■ **WORK TASK**:
Please output exactly the lines below, starting at the line that has "4 avril 2005" and ending at the line that has "decisiones estratégicas basadas", both included; leave out all pictures and include nothing else.

■ **INFORMATION SHOWN**:
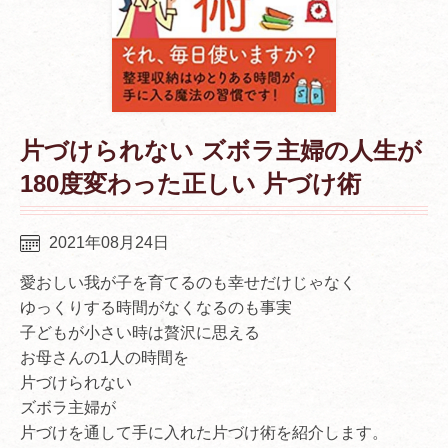
片づけられない ズボラ主婦の人生が
180度変わった正しい 片づけ術
2021年08月24日
愛おしい我が子を育てるのも幸せだけじゃなく
ゆっくりする時間がなくなるのも事実
子どもが小さい時は贅沢に思える
お母さんの1人の時間を
片づけられない
ズボラ主婦が
片づけを通して手に入れた片づけ術を紹介します。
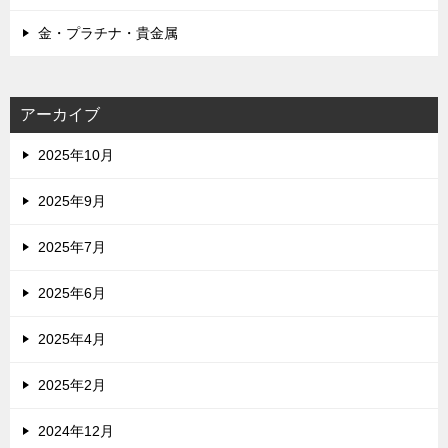
金・プラチナ・貴金属
アーカイブ
2025年10月
2025年9月
2025年7月
2025年6月
2025年4月
2025年2月
2024年12月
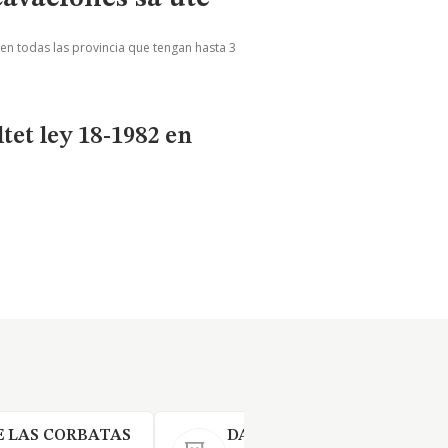
 en todas las provincia que tengan hasta 3
tet ley 18-1982 en
E LAS CORBATAS
DARGON RE-ENERGY SL.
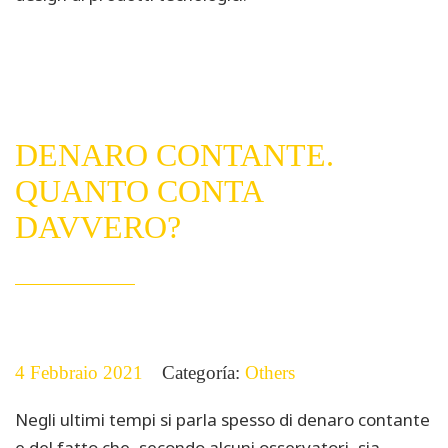
DENARO CONTANTE.
QUANTO CONTA
DAVVERO?
4 Febbraio 2021
Categoría:
Others
Negli ultimi tempi si parla spesso di denaro contante
e del fatto che, secondo alcuni osservatori, sia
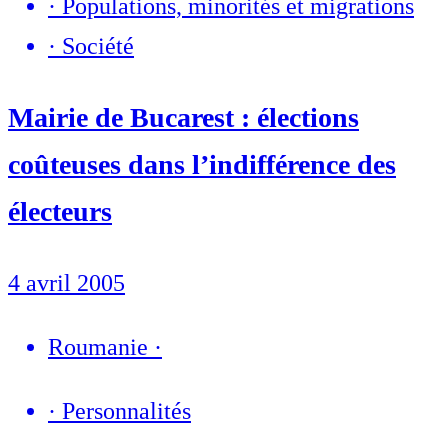
·
Populations, minorités et migrations
·
Société
Mairie de Bucarest : élections
coûteuses dans l’indifférence des
électeurs
4 avril 2005
Roumanie
·
·
Personnalités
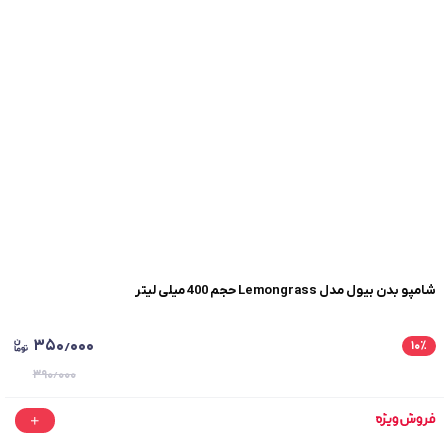
شامپو بدن بیول مدل Lemongrass حجم 400 میلی لیتر
۳۵۰٫۰۰۰
۱۰
٪
۳۹۰٫۰۰۰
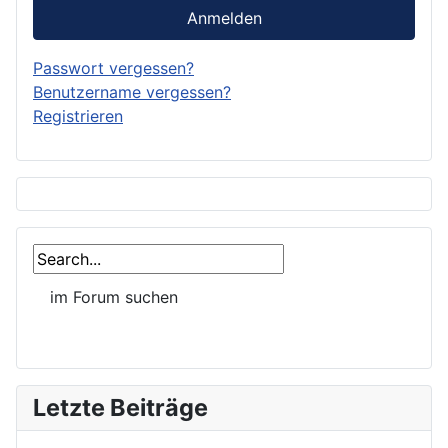
Anmelden
Passwort vergessen?
Benutzername vergessen?
Registrieren
Letzte Beiträge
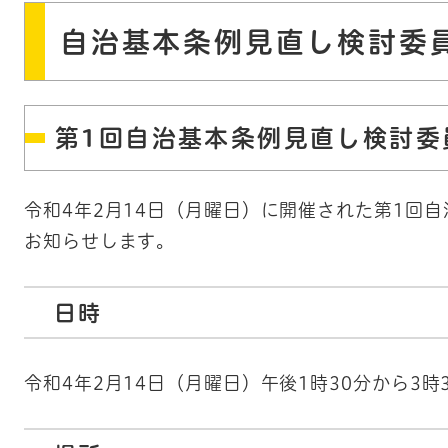
自治基本条例見直し検討委
第1回自治基本条例見直し検討委
令和4年2月14日（月曜日）に開催された第1回
お知らせします。
日時
令和4年2月14日（月曜日）午後1時30分から3時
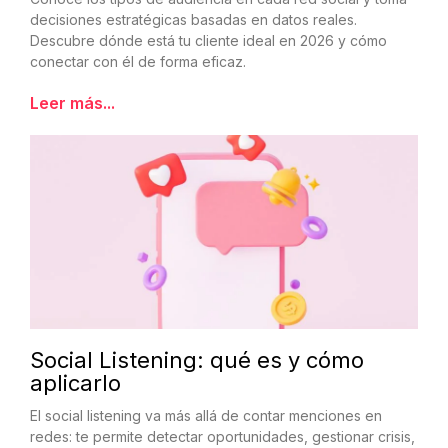
decisiones estratégicas basadas en datos reales.
Descubre dónde está tu cliente ideal en 2026 y cómo
conectar con él de forma eficaz.
Leer más...
Social Listening: qué es y cómo
aplicarlo
El social listening va más allá de contar menciones en
redes: te permite detectar oportunidades, gestionar crisis,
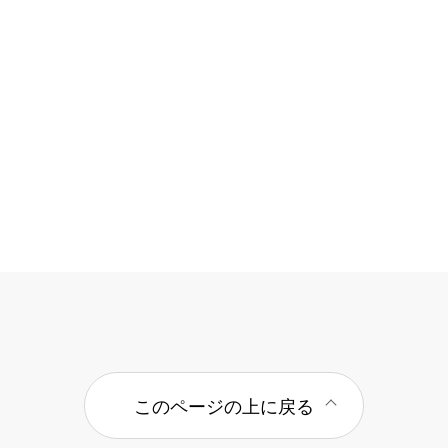
このページの上に戻る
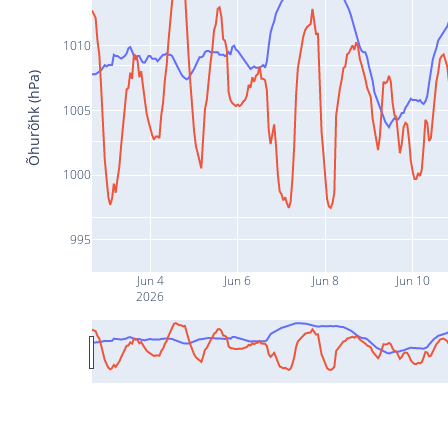
1010
Õhurõhk (hPa)
1005
1000
995
Jun 4
Jun 6
Jun 8
Jun 10
2026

■ **RESPONSE**:
4 avril 2005
Roumanie
·
·
Personnalités
شامپو بدن بیول مدل Lemongrass حجم 400 میلی لیتر
۳۵۰٫۰۰۰
۱۰
٪
۳۹۰٫۰۰۰
Anmelden
Passwort vergessen?
Benutzername vergessen?
Registrieren
Letzte Beiträge
自治基本条例見直し検討委
第1回自治基本条例見直し検討委
令和4年2月14日（月曜日）に開催された第1回
お知らせします。
日時
令和4年2月14日（月曜日）午後1時30分から3時
decisiones estratégicas basadas en datos reales.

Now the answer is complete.